Lassen Sie mich dies an zwei Beispielen erläutern:
Alle ernstzunehmenden politischen Kräfte (bis auf die AFD und Teile der Linkspartei) sind entsetzt über den Angriffskrieg des Putin-geführten-Rußland auf die Ukraine. Alle würden gerne dem ukrainischen Volk helfen und diesen Krieg baldmöglichst beenden. Leider hat die Diplomatie versagt und es wurden in der Vergangenheit eklatante außenpolitische Fehler begangen, die unser Land in die energiepolitische Abhängigkeit zu Russland gebracht haben. Die Hauptschuldige daran ist Altkanzlerin Merkel, die nun jeden Kommentar dazu verweigert und wie weiland der junge Goethe Italien bereist. Energiepolitische Weichenstellungen wirken langfristig. Man kann nicht von Heute auf Morgen auf 55 Prozent unserer Gasversorgung einfach verzichten. Man kann es vielleicht schon, aber dies würde zu einem raschen Erliegen der Metallindustrie und der Chemischen Industrie führen, mit allen Auswirkungen auf Lieferketten und auf die Gesamtwertschöpfung unserer Wirtschaft. Wozu es ausweislich des Notfallplans Gas nicht käme, das sind Einschränkungen für private Haushalte. Insofern sind Sprüche von warmen Pullovern und 15 Grad Raumtemperatur verantwortungsloses Geschwätz, das nur die Menschen verunsichert. Ebenso werden wir russische Rohstoffe nicht durch ein Tempolimit auf Autobahnen ausgleichen. Hier versuchen ein paar grüne Ideologen die Krise zu missbrauchen, um ein Herzensprojekt durchzudrücken.

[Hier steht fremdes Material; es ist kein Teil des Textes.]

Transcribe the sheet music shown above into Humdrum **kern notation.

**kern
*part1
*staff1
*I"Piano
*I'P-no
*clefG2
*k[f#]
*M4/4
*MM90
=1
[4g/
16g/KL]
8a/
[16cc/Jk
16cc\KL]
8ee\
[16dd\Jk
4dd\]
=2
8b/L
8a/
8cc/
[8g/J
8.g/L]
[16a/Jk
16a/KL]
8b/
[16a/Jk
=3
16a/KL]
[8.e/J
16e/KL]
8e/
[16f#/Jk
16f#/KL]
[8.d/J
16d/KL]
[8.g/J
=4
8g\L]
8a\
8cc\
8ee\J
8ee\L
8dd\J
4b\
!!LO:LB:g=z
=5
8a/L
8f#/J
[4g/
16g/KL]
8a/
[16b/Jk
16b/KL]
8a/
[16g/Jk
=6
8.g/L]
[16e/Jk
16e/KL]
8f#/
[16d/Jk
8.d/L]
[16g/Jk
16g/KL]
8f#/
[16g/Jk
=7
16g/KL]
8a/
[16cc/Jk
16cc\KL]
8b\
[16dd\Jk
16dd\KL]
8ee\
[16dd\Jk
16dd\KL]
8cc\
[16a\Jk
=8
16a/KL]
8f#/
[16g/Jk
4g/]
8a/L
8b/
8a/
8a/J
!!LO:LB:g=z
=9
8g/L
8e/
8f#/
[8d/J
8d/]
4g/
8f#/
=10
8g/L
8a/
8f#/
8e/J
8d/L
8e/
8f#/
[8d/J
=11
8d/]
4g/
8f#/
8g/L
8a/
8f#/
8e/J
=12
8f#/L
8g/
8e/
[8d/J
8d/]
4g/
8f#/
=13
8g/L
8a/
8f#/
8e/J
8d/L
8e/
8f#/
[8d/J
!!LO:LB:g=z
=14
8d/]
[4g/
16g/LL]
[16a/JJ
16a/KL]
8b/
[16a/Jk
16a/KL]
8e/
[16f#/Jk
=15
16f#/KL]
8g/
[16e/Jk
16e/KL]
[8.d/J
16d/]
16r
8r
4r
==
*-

Jedenfalls droht nach übereinstimmender Aussage aller Wirtschaftsforscher und Wirtschaftsverbände ohne die Hälfte unserer Gaslieferungen eine tiefe Wirtschaftskrise bis hin zur Massenarbeitslosigkeit. Man kann nicht ausschließen, dass es doch dahin kommt bzw. Putin selbst den Gashahn zudreht; aber es ist sicher verantwortungsvoll, zunächst Bemühungen einzuleiten, das russische Gas zu ersetzen. Im Übrigen wäre es naiv zu glauben, man würde heute ein Gasembargo aussprechen und morgen beendet Putin dann den Krieg. In Wahrheit bleibt all dies im Bereich der Spekulation. Die von der ukrainischen Regierung geforderte Durchsetzung einer Flugverbotszone durch die Nato würde zu einer direkten Konfrontation mit der russischen Armee führen. Diese könnte bis hin zu einem Atomkrieg hin eskalieren. Vor diesem Hintergrund ist auch die Lieferung schwerer Waffen nicht ganz ohne Risiko. Es muss eben ein Weg gefunden werden der maximalen Unterstützung der Ukraine, ohne gleichzeitig Europa in einen möglicherweise atomaren Großkonflikt zu stürzen. Dies ist ein alles andere als leichtes Unterfangen.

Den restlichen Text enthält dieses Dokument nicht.